What We Do
CESS-P — Contributory Economy Social Sculpting Productions — creates laboratories where diverse participants come together to explore, prototype, and experience alternative futures. These are not simulations at a distance. They are immersive, participatory environments designed to make the abstract tangible: what does a more democratic economy actually feel like when the concerns, authority, and contributions of all participants are appropriately recognised?
Our work draws on the Frankfurt School tradition of critical social theory, and specifically on recognition-theoretical approaches to social ontology. We take seriously the insight that experiences of injustice — not abstract moral principles — are the motivational basis for political action, and that social life is constituted by collaborative activities with recognitive expectations built into them.
Theoretical Foundations
CESS-P's approach is informed by a relational, rather than substantialist, conception of forms of life. Rather than treating social arrangements as monolithic problem-solving entities, we focus on the internal differentiations, constitutive processes, and relations between individuals and groups engaged in collaborative activity.
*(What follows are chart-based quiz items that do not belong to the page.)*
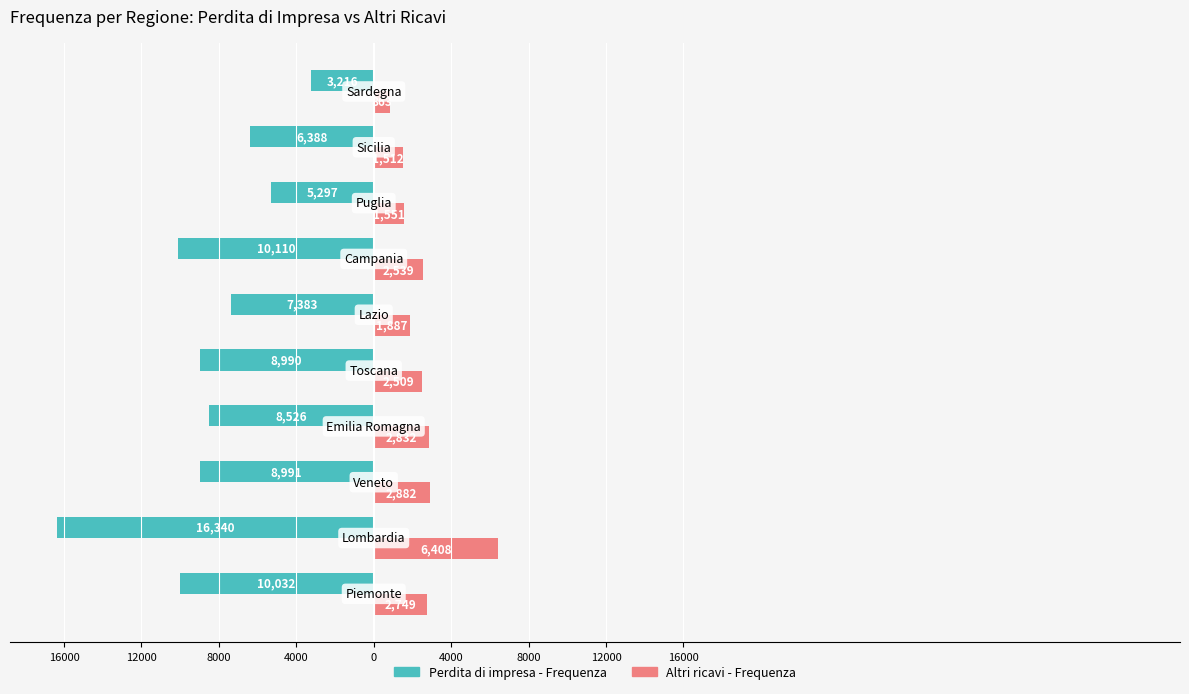

What are all the series names shown in the legend?

Perdita di impresa - Frequenza, Altri ricavi - Frequenza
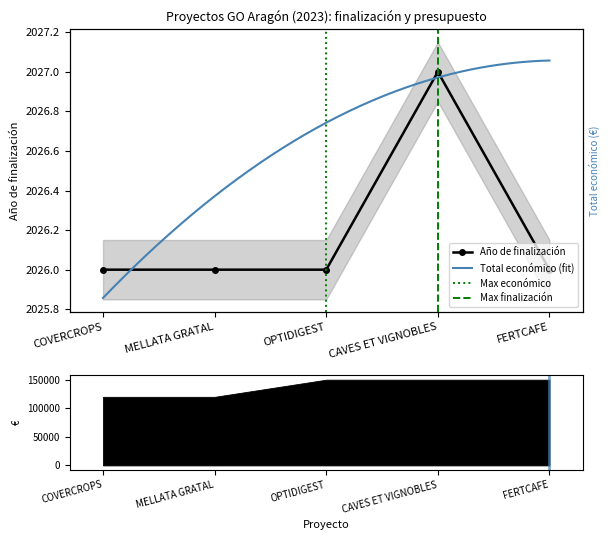

What is the value of the 3rd point from the left?

2026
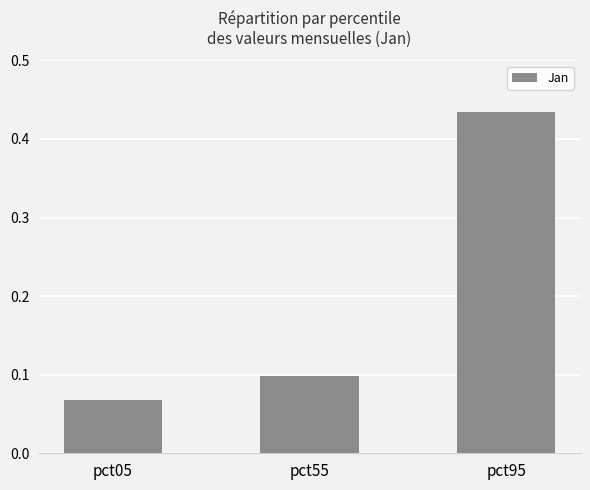

What is the average value?

0.2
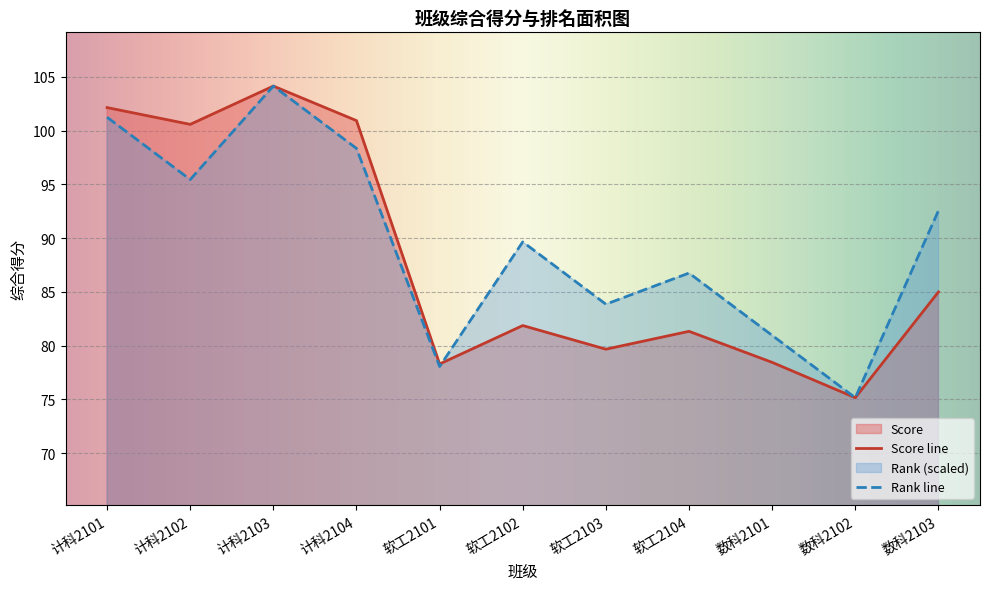

Rank the series at 计科2104 from lowest to highest value.

Rank line, Score line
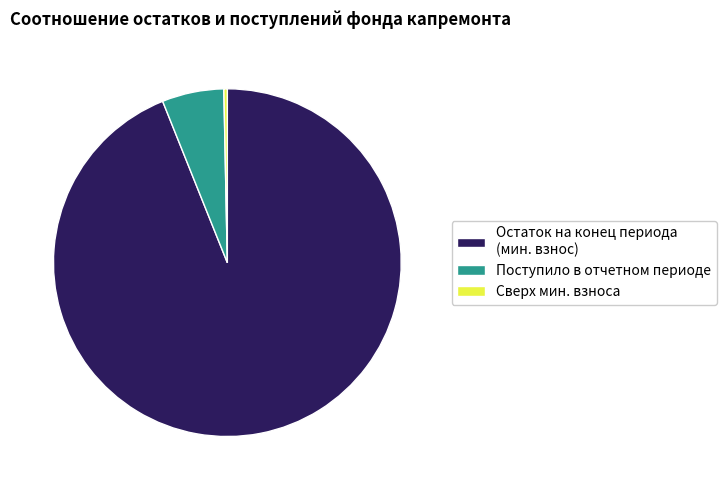

Is there any slice that represents more than half of the pie?

Yes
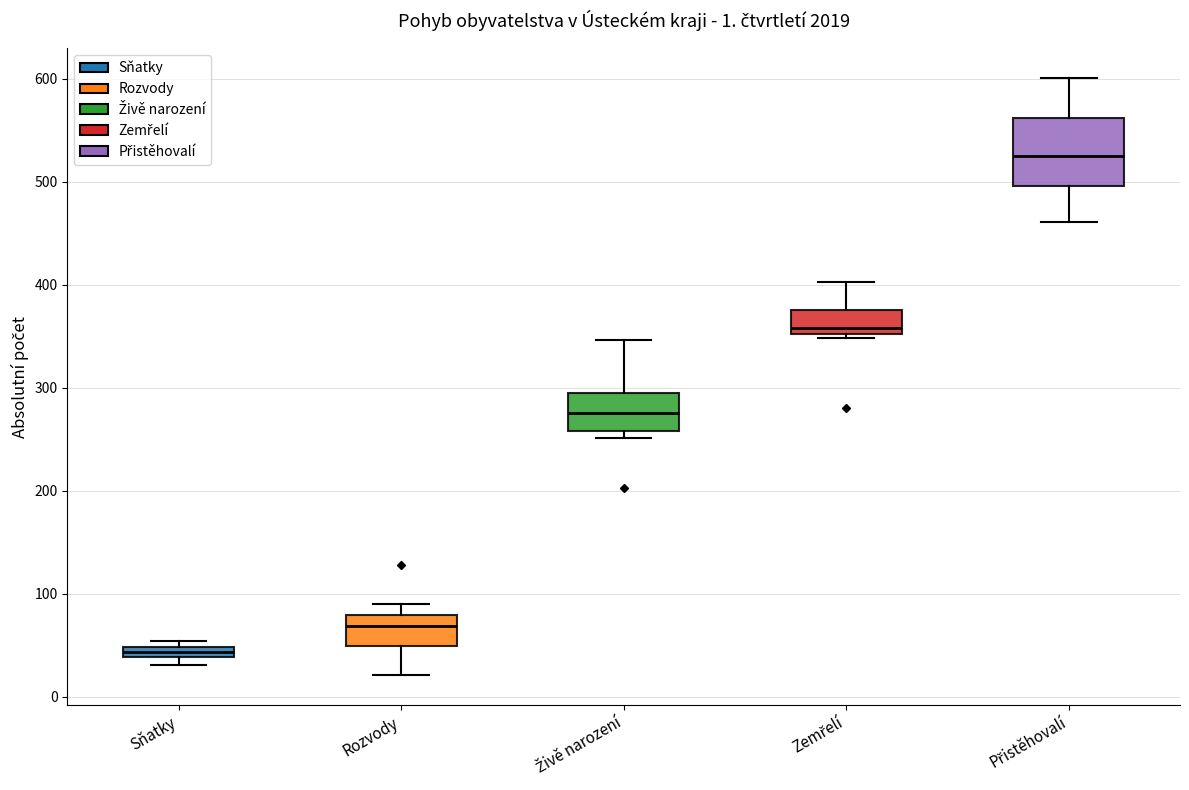

Comparing the boxes themselves (not the whiskers), which one is the tallest?

Přistěhovalí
Three dimensions of recognitive status are central to our laboratory design: whose concerns count in setting collective goals; who has authority or a say on the norms governing collaboration; and whose contributions are recognised and appreciated.
We also take seriously the critique that critical theory has lost the dimension of nature and materiality. Following the argument that the intersubjectivistic turn should not lead to the loss of the object, our laboratories restore attention to embodiment, intercorporeity, and the material mediations — including tools, environments, and technologies — through which recognition is enacted or denied.
AI as Material Mediation
Artificial intelligence enters our framework not as a replacement for human judgement but as a contemporary form of material mediation in collaborative social life. AI can surface hidden assumptions in how problems are framed, model complex systemic interactions across the three dimensions of recognition, and enable participants to explore a wider range of possibilities than dialogue alone permits.
This responds to a specific theoretical gap: the absence, in much critical social theory, of serious engagement with the instrumental and objective dimensions of praxis. Every AI component in our laboratories is designed to amplify human agency, not diminish it — to serve participatory and democratic goals rather than centralised control.
The Contributory Economy
The "contributory" in CESS-P signals a particular orientation within the third sphere of recognition: the sphere in which individuals are recognised for their specific contributions to social cooperation. We investigate economic arrangements in which the social value of diverse forms of contribution — care work, creative labour, community maintenance, ecological stewardship — is made visible and structurally supported, rather than subordinated to market metrics alone.
Who We Work With
CESS-P collaborates with universities, local authorities, community organisations, cultural institutions, and international research networks. We welcome partnerships with anyone committed to democratic, equitable, and sustainable futures — and who takes seriously the idea that to build a better future, people need to experience fragments of it.